Thursday, April 12

Amazon CloudSearch, Elastic Search as a Service

The search division of Amazon, A9 today announced the release of CloudSearch.  Amazon CTO Werner Vogels announced it on his blog, All Thing Distributed.  The AWS service also has a new post on the announcement.

For the details and pricing, there is also the official CloudSearch details page.

CloudSearch is a fully managed search service based on Amazon's search infrastructure that provides near-realtime, faceted, scalable search.  The index is stored in memory for fast search and updates.

Dynamic Scaling
What makes A9 offering particularly interesting is it's ability to dynamically scale.  The architecture of A9's search system, with shards and replicas, is a common and well-understood model.  What makes Amazon's offering unique is the ability to easily scale your search cluster.  A9 will automatically add (and remove) search instances and index partitions as the index size grows and shrinks.  It will also dynamically add and remove replicas to respond to changes in search request traffic.    The exact details are still not clearly described technically in detail.

Right now, there is a limit to 50 search instances.  An extra large search instance can handle approximately 8 Million 1K documents.
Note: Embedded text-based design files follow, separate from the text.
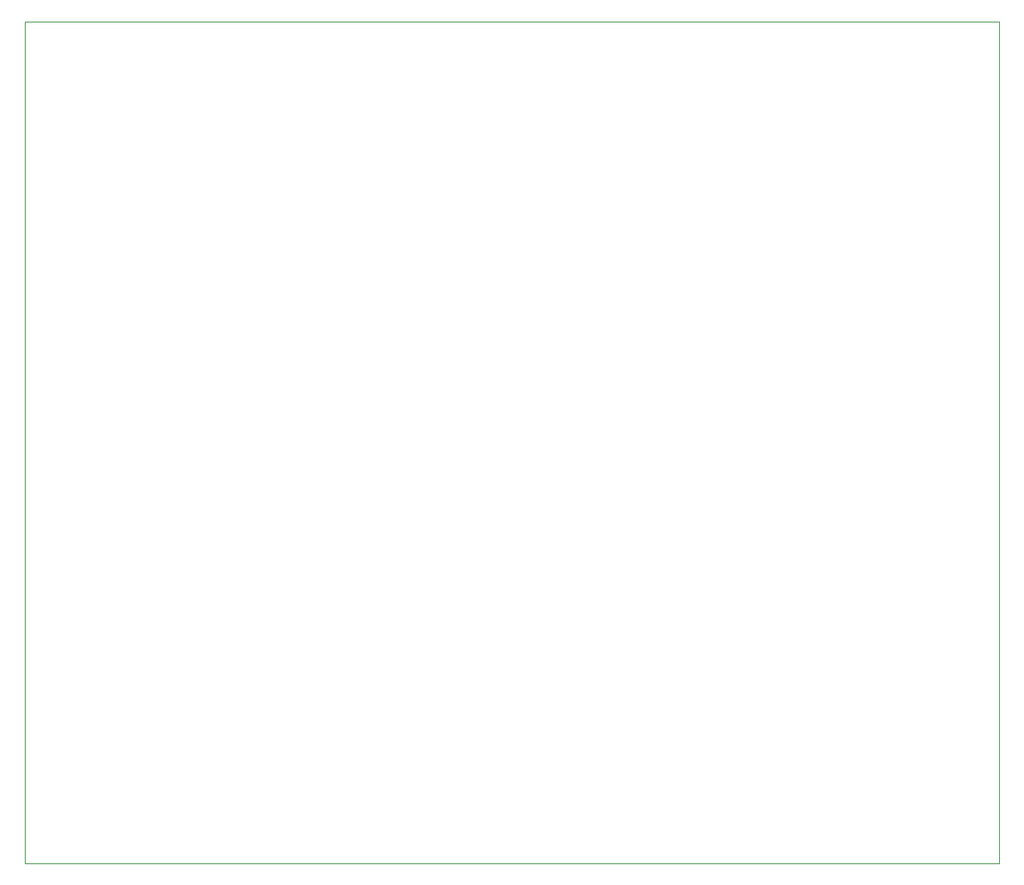
<source format=gbr>
%TF.GenerationSoftware,KiCad,Pcbnew,8.0.6-8.0.6-0~ubuntu24.04.1*%
%TF.CreationDate,2025-10-06T12:03:21-04:00*%
%TF.ProjectId,sweet-p,73776565-742d-4702-9e6b-696361645f70,rev?*%
%TF.SameCoordinates,Original*%
%TF.FileFunction,Profile,NP*%
%FSLAX46Y46*%
G04 Gerber Fmt 4.6, Leading zero omitted, Abs format (unit mm)*
G04 Created by KiCad (PCBNEW 8.0.6-8.0.6-0~ubuntu24.04.1) date 2025-10-06 12:03:21*
%MOMM*%
%LPD*%
G01*
G04 APERTURE LIST*
%TA.AperFunction,Profile*%
%ADD10C,0.100000*%
%TD*%
G04 APERTURE END LIST*
D10*
X63150000Y-34100000D02*
X166000000Y-34100000D01*
X166000000Y-123000000D01*
X63150000Y-123000000D01*
X63150000Y-34100000D01*
M02*

</source>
It appears that assumption is that the documents are quite small (e.g. product documents).  To put it in perspective, an rough rule of thumb for web documents is approximately 10k.  Given this, it translates into roughly 800k web documents per server * 50 servers = 40 million web documents.  This is not for building large-scale web search, yet.  However, it should be more than enough for most enterprise e-commerce and site-search applications.

The real value added by the search engine is in the ranking of results.

The control over the search index ranking is rudimentary with a few basic knobs.  You can add stopwords, perform stemming, and add synonyms.  This is very basic stuff.    How you might do more interesting (and important) IR ranking changes is vague.  From the article,
Rank expressions are mathematical functions that you can use to change how search results are ranked. By default, documents are ranked by a text relevance score that takes into account the proximity of the search terms and the frequency of those terms within a document. You can use rank expressions to include other factors in the ranking. For example, if you have a numeric field in your domain called 'popularity,' you can define a rank expression that combines popularity with the default text relevance score to rank relevant popular documents higher in your search results.
This indicators that it is possible to boost documents.  However, it is unclear how the underlying text search works in order to boost individual important fields (e.g. name, description).

For more details on the more advanced query processing needed to make search work in practice, read the post: Query Rewriting in Search Engines from Hugh Williams at EBay.  In order to employ these methods, you need log data, which brings me to my next point.

Missing Pieces
A key missing component is usage-driven framework to improve ranking that uses queries, clicks, and other user behavior indicators.  A feedback mechanism to change ranking based analysis (ideally automatic).

Overall, the most compelling aspect of this is the dynamic scaling.  It gives people a simple, platform that scales transparently for many enterprise search and ecommerce applications.